PROBLEM DETAILS:
Say only the number of lines in the entries below that contain "island".

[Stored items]
○ ○ ○ ○

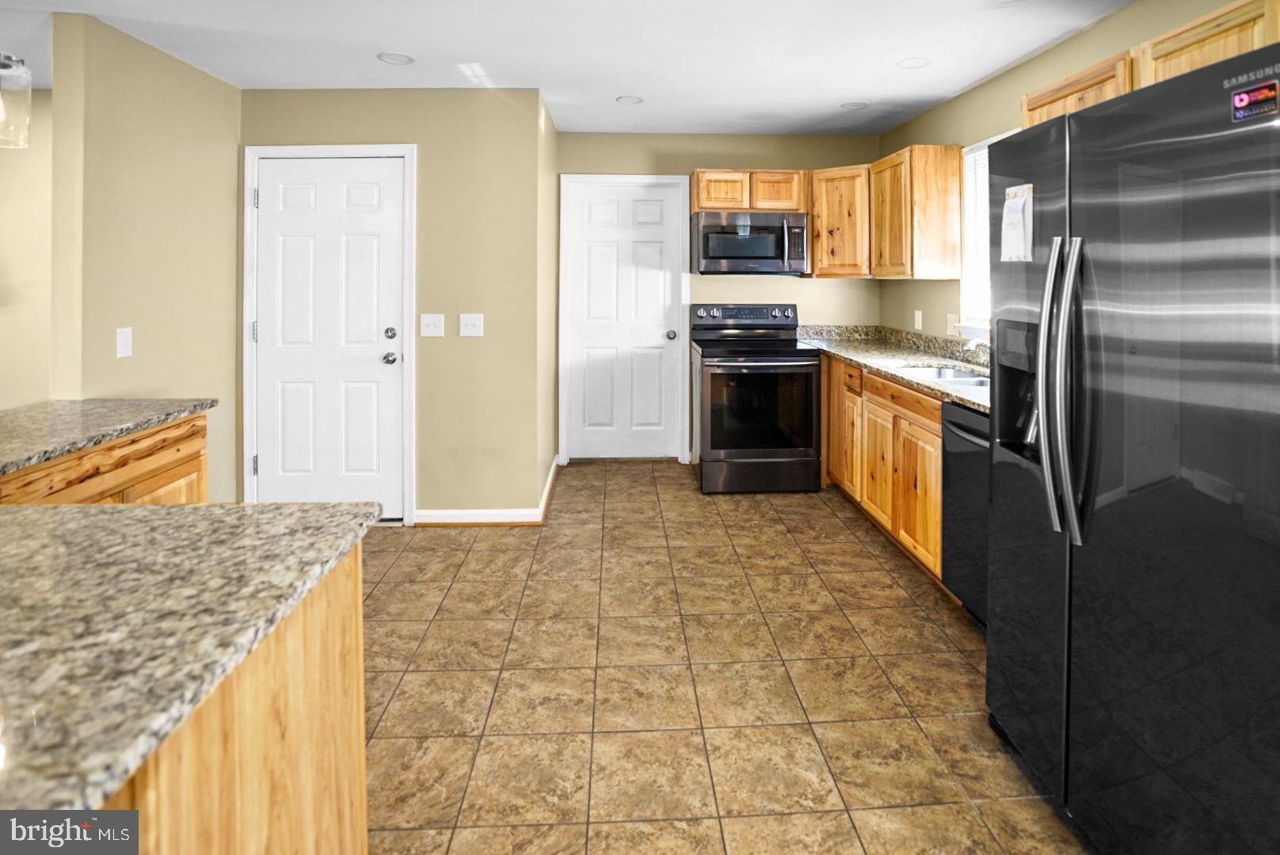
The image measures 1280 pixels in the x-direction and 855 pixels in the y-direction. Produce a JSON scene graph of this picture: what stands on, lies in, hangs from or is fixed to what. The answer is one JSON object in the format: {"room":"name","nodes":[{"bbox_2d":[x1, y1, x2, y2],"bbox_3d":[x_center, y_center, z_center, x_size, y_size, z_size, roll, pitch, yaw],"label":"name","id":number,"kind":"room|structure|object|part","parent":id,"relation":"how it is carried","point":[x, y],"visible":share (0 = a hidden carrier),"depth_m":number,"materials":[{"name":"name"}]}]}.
{"room":"kitchen","nodes":[
{"label":"kitchen","id":0,"kind":"room"},
{"bbox_2d":[0,85,53,416],"bbox_3d":[-4.142,-0.587,3.288,3.958,2.523,0.114,0,2,-2],"label":"far left wall","id":1,"kind":"structure","parent":0,"point":[9,158],"depth_m":3.24,"materials":[{"name":"beige paint"}]},
{"bbox_2d":[47,6,241,503],"bbox_3d":[-2.326,-0.478,2.802,0.123,2.492,1.058,0,2,-2],"label":"left wall","id":2,"kind":"structure","parent":0,"point":[221,85],"depth_m":2.60,"materials":[{"name":"beige paint"}]},
{"bbox_2d":[115,327,133,358],"bbox_3d":[-2.243,-0.289,2.474,0.013,0.121,0.072,0,2,-2],"label":"light switch","id":3,"kind":"object","parent":2,"relation":"attached to","point":[123,337],"visible":0.98,"depth_m":2.47,"materials":[{"name":"white plastic"}]},
{"bbox_2d":[235,86,549,523],"bbox_3d":[-1.472,-0.582,3.298,1.693,2.470,0.126,0,2,-2],"label":"door wall","id":4,"kind":"structure","parent":0,"point":[419,140],"depth_m":3.23,"materials":[{"name":"beige paint"}]},
{"bbox_2d":[252,154,405,517],"bbox_3d":[-1.761,-0.370,3.224,0.807,2.047,0.107,0,2,-2],"label":"white door","id":5,"kind":"structure","parent":4,"relation":"in","point":[302,196],"depth_m":3.25,"materials":[{"name":"white paint"}]},
{"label":"knob","id":6,"kind":"part","parent":5,"relation":"part of","materials":[{"name":"silver metal"}]},
{"bbox_3d":[-1.395,-0.415,3.180,0.056,0.059,0.059,0,2,-2],"label":"deadbolt","id":7,"kind":"part","parent":5,"relation":"part of","materials":[{"name":"silver metal"}]},
{"bbox_2d":[243,142,416,524],"bbox_3d":[-1.751,-0.413,3.256,0.932,2.127,0.134,0,2,-2],"label":"door frame","id":8,"kind":"structure","parent":4,"relation":"attached to","point":[246,225],"depth_m":3.19,"materials":[{"name":"white paint"}]},
{"bbox_2d":[419,312,444,337],"bbox_3d":[-1.173,-0.470,3.190,0.119,0.125,0.019,0,2,-2],"label":"light switch","id":9,"kind":"object","parent":4,"relation":"attached to","point":[432,322],"visible":0.97,"depth_m":3.19,"materials":[{"name":"white plastic"}]},
{"bbox_2d":[458,312,484,337],"bbox_3d":[-0.953,-0.471,3.196,0.123,0.128,0.018,0,2,-2],"label":"light switch","id":10,"kind":"object","parent":4,"relation":"attached to","point":[469,322],"visible":0.98,"depth_m":3.20,"materials":[{"name":"white plastic"}]},
{"bbox_2d":[415,460,559,525],"bbox_3d":[-0.893,0.560,3.319,0.936,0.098,0.481,0,2,-2],"label":"baseboard","id":11,"kind":"structure","parent":4,"relation":"attached to","point":[512,512],"depth_m":3.18,"materials":[{"name":"white paint"}]},
{"bbox_2d":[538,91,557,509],"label":"side wall","id":12,"kind":"structure","parent":0,"point":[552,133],"depth_m":3.64,"materials":[{"name":"beige paint"}]},
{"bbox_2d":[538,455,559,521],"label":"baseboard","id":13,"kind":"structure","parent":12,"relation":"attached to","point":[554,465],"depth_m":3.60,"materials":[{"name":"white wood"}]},
{"bbox_2d":[0,0,1134,136],"bbox_3d":[-1.435,-1.524,1.132,7.276,0.104,6.876,0,2,-2],"label":"ceiling","id":14,"kind":"structure","parent":0,"point":[825,96],"depth_m":2.70,"materials":[{"name":"white paint"}]},
{"bbox_2d":[0,51,32,148],"bbox_3d":[-1.771,-1.094,1.541,0.157,0.753,0.155,0,2,-2],"label":"pendant light","id":15,"kind":"object","parent":14,"relation":"hanging from","point":[3,66],"visible":1,"depth_m":1.56,"materials":[{"name":"clear glass"}]},
{"bbox_2d":[376,51,415,65],"bbox_3d":[-1.218,-1.739,2.827,0.171,0.008,0.171,0,2,-2],"label":"recessed light","id":16,"kind":"object","parent":14,"relation":"in","point":[404,58],"visible":0.99,"depth_m":2.82,"materials":[{"name":"white"}]},
{"bbox_2d":[615,95,643,104],"bbox_3d":[-0.068,-1.852,3.417,0.163,0.010,0.163,0,2,-2],"label":"recessed light","id":17,"kind":"object","parent":14,"relation":"in","point":[632,100],"visible":0.99,"depth_m":3.41,"materials":[{"name":"white"}]},
{"bbox_2d":[839,100,869,109],"bbox_3d":[1.314,-1.867,3.502,0.167,0.012,0.168,0,2,-2],"label":"recessed light","id":18,"kind":"object","parent":14,"relation":"in","point":[852,105],"visible":0.99,"depth_m":3.49,"materials":[{"name":"white"}]},
{"bbox_2d":[896,56,930,68],"bbox_3d":[1.386,-1.757,2.889,0.164,0.013,0.165,0,2,-2],"label":"recessed light","id":19,"kind":"object","parent":14,"relation":"in","point":[910,63],"visible":0.98,"depth_m":2.89,"materials":[{"name":"white"}]},
{"bbox_2d":[554,129,879,466],"bbox_3d":[0.572,-0.812,4.356,2.592,2.512,0.124,0,2,-2],"label":"back wall","id":20,"kind":"structure","parent":0,"point":[684,138],"depth_m":4.29,"materials":[{"name":"beige paint"}]},
{"bbox_2d":[562,178,686,461],"bbox_3d":[-0.133,-0.624,4.325,0.819,2.096,0.116,0,2,-2],"label":"white door","id":21,"kind":"structure","parent":20,"relation":"in","point":[600,213],"depth_m":4.35,"materials":[{"name":"white paint"}]},
{"bbox_3d":[0.223,-0.544,4.285,0.065,0.068,0.077,0,2,-2],"label":"doorknob","id":22,"kind":"part","parent":21,"relation":"part of","materials":[{"name":"silver metal"}]},
{"bbox_2d":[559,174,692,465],"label":"door frame","id":23,"kind":"structure","parent":20,"relation":"attached to","point":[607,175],"depth_m":4.26,"materials":[{"name":"white paint"}]},
{"bbox_2d":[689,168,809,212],"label":"upper cabinet","id":24,"kind":"object","parent":20,"relation":"attached to","point":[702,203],"visible":0.86,"depth_m":3.93,"materials":[{"name":"brown wood"}]},
{"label":"cabinet door","id":25,"kind":"part","parent":24,"relation":"part of","materials":[{"name":"brown wood"}]},
{"bbox_2d":[691,209,809,275],"bbox_3d":[0.760,-1.160,4.072,0.769,0.426,0.459,0,2,-2],"label":"microwave","id":26,"kind":"object","parent":24,"relation":"attached to","point":[714,257],"visible":1,"depth_m":3.90,"materials":[{"name":"silver metal"}]},
{"bbox_2d":[807,163,872,278],"bbox_3d":[1.466,-1.292,4.048,0.583,0.746,0.598,0,2,-2],"label":"upper cabinet","id":27,"kind":"object","parent":20,"relation":"attached to","point":[820,253],"visible":0.76,"depth_m":3.87,"materials":[{"name":"brown wood"}]},
{"bbox_2d":[357,457,1089,854],"bbox_3d":[-1.211,1.053,1.164,6.585,0.064,7.277,0,2,-2],"label":"tile floor","id":28,"kind":"structure","parent":0,"point":[880,572],"depth_m":1.89,"materials":[{"name":"brown tile"}]},
{"bbox_2d":[0,411,209,505],"bbox_3d":[-1.888,0.527,1.680,0.603,0.877,1.002,0,2,-2],"label":"peninsula cabinet","id":29,"kind":"object","parent":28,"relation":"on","point":[101,452],"visible":0.22,"depth_m":1.80,"materials":[{"name":"brown wood"}]},
{"bbox_2d":[0,397,217,475],"bbox_3d":[-1.932,0.067,1.708,0.734,0.037,1.111,0,2,-2],"label":"granite countertop","id":30,"kind":"structure","parent":29,"relation":"on","point":[74,415],"depth_m":1.83,"materials":[{"name":"grey stone"}]},
{"bbox_2d":[95,537,366,854],"bbox_3d":[-0.992,0.761,0.580,0.916,0.834,1.508,0,2,-2],"label":"kitchen island","id":31,"kind":"object","parent":28,"relation":"on","point":[361,754],"visible":0.5,"depth_m":0.87,"materials":[{"name":"brown wood"}]},
{"bbox_2d":[0,501,381,826],"bbox_3d":[-1.071,0.309,0.814,1.208,0.035,0.956,0,2,-2],"label":"island countertop","id":32,"kind":"structure","parent":31,"relation":"on","point":[169,509],"depth_m":0.81,"materials":[{"name":"stone"}]},
{"bbox_2d":[689,303,820,494],"bbox_3d":[0.753,-0.085,3.917,0.761,1.221,0.747,0,2,-2],"label":"stove","id":33,"kind":"object","parent":28,"relation":"on","point":[714,367],"visible":0.99,"depth_m":3.63,"materials":[{"name":"black metal"}]},
{"bbox_3d":[0.727,-0.652,4.068,0.841,0.151,0.147,0,2,-2],"label":"control panel","id":34,"kind":"part","parent":33,"relation":"part of","materials":[{"name":"metal"}]},
{"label":"storage drawer","id":35,"kind":"part","parent":33,"relation":"part of","materials":[{"name":"metal"}]},
{"bbox_2d":[822,352,948,584],"bbox_3d":[1.501,0.252,3.162,0.609,0.877,1.638,0,2,-2],"label":"base cabinet","id":36,"kind":"object","parent":28,"relation":"on","point":[875,392],"visible":0.33,"depth_m":2.88,"materials":[{"name":"brown wood"}]},
{"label":"cabinet door","id":37,"kind":"part","parent":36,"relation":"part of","materials":[{"name":"brown wood"}]},
{"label":"cabinet door","id":38,"kind":"part","parent":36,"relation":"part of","materials":[{"name":"brown wood"}]},
{"bbox_2d":[799,324,990,411],"bbox_3d":[1.566,-0.296,3.193,0.717,0.137,2.688,0,2,-2],"label":"granite countertop","id":39,"kind":"structure","parent":36,"relation":"on","point":[903,355],"depth_m":3.42,"materials":[{"name":"stone"}]},
{"bbox_2d":[902,363,990,389],"bbox_3d":[1.587,-0.080,2.854,0.491,0.182,0.679,0,2,-2],"label":"sink","id":40,"kind":"object","parent":39,"relation":"in","point":[942,372],"visible":0.26,"depth_m":3.09,"materials":[{"name":"silver metal"}]},
{"bbox_2d":[963,335,990,358],"bbox_3d":[1.733,-0.306,2.851,0.247,0.223,0.079,0,2,-2],"label":"faucet","id":41,"kind":"object","parent":39,"relation":"on","point":[970,345],"visible":0.4,"depth_m":2.84,"materials":[{"name":"silver metal"}]},
{"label":"drawer","id":42,"kind":"part","parent":36,"relation":"part of","materials":[{"name":"brown wood"}]},
{"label":"cabinet door","id":43,"kind":"part","parent":36,"relation":"part of","materials":[{"name":"brown wood"}]},
{"bbox_2d":[940,399,990,623],"bbox_3d":[1.543,0.440,2.089,0.650,0.868,0.600,0,2,-2],"label":"dishwasher","id":44,"kind":"object","parent":28,"relation":"on","point":[960,470],"visible":0.22,"depth_m":2.20,"materials":[{"name":"black metal"}]},
{"bbox_2d":[984,38,1279,854],"bbox_3d":[1.411,0.173,1.303,0.904,1.718,0.879,0,2,-2],"label":"refrigerator","id":45,"kind":"object","parent":28,"relation":"on","point":[1248,554],"visible":1,"depth_m":1.17,"materials":[{"name":"black metal"}]},
{"bbox_2d":[999,183,1033,262],"bbox_3d":[1.063,-0.522,1.613,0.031,0.204,0.128,0,2,-2],"label":"paper note","id":46,"kind":"object","parent":45,"relation":"attached to","point":[1018,218],"visible":0.98,"depth_m":1.60,"materials":[{"name":"white paper"}]},
{"bbox_3d":[0.988,-0.058,1.359,0.093,0.662,0.129,0,2,-2],"label":"refrigerator handles","id":47,"kind":"part","parent":45,"relation":"part of","materials":[{"name":"silver metal"}]},
{"bbox_2d":[1229,80,1279,123],"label":"sticker","id":48,"kind":"object","parent":45,"relation":"attached to","point":[1240,103],"visible":0.99,"depth_m":1.00,"materials":[{"name":"red"}]},
{"bbox_2d":[878,0,1265,343],"bbox_3d":[1.987,-0.258,1.135,0.124,2.495,6.530,0,2,-2],"label":"right wall","id":49,"kind":"structure","parent":0,"point":[923,120],"depth_m":3.07,"materials":[{"name":"beige paint"}]},
{"bbox_2d":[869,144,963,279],"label":"upper cabinet","id":50,"kind":"object","parent":49,"relation":"attached to","point":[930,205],"visible":0.97,"depth_m":3.28,"materials":[{"name":"brown wood"}]},
{"bbox_2d":[912,309,923,330],"bbox_3d":[1.802,-0.577,3.709,0.014,0.121,0.071,0,2,-2],"label":"wall socket","id":51,"kind":"object","parent":49,"relation":"attached to","point":[920,315],"visible":0.98,"depth_m":3.70,"materials":[{"name":"white plastic"}]},
{"bbox_2d":[945,312,958,334],"bbox_3d":[1.852,-0.505,3.394,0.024,0.121,0.076,0,2,-2],"label":"wall socket","id":52,"kind":"object","parent":49,"relation":"attached to","point":[953,325],"visible":0.95,"depth_m":3.38,"materials":[{"name":"white plastic"}]},
{"bbox_2d":[959,133,1013,336],"bbox_3d":[1.943,-0.889,2.835,0.131,1.079,1.071,0,2,-2],"label":"window","id":53,"kind":"structure","parent":49,"relation":"in","point":[983,146],"depth_m":3.25,"materials":[{"name":"white"}]},
{"bbox_2d":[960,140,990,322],"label":"window blind","id":54,"kind":"object","parent":53,"relation":"attached to","point":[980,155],"visible":0.22,"depth_m":3.27,"materials":[{"name":"white plastic"}]},
{"bbox_2d":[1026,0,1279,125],"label":"upper cabinet","id":55,"kind":"object","parent":49,"relation":"attached to","point":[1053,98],"visible":0.42,"depth_m":1.75,"materials":[{"name":"brown wood"}]},
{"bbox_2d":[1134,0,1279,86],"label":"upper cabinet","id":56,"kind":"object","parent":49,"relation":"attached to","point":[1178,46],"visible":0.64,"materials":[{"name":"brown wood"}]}
]}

○ ○ ○ ○

ANSWER TO THE EXERCISE:
2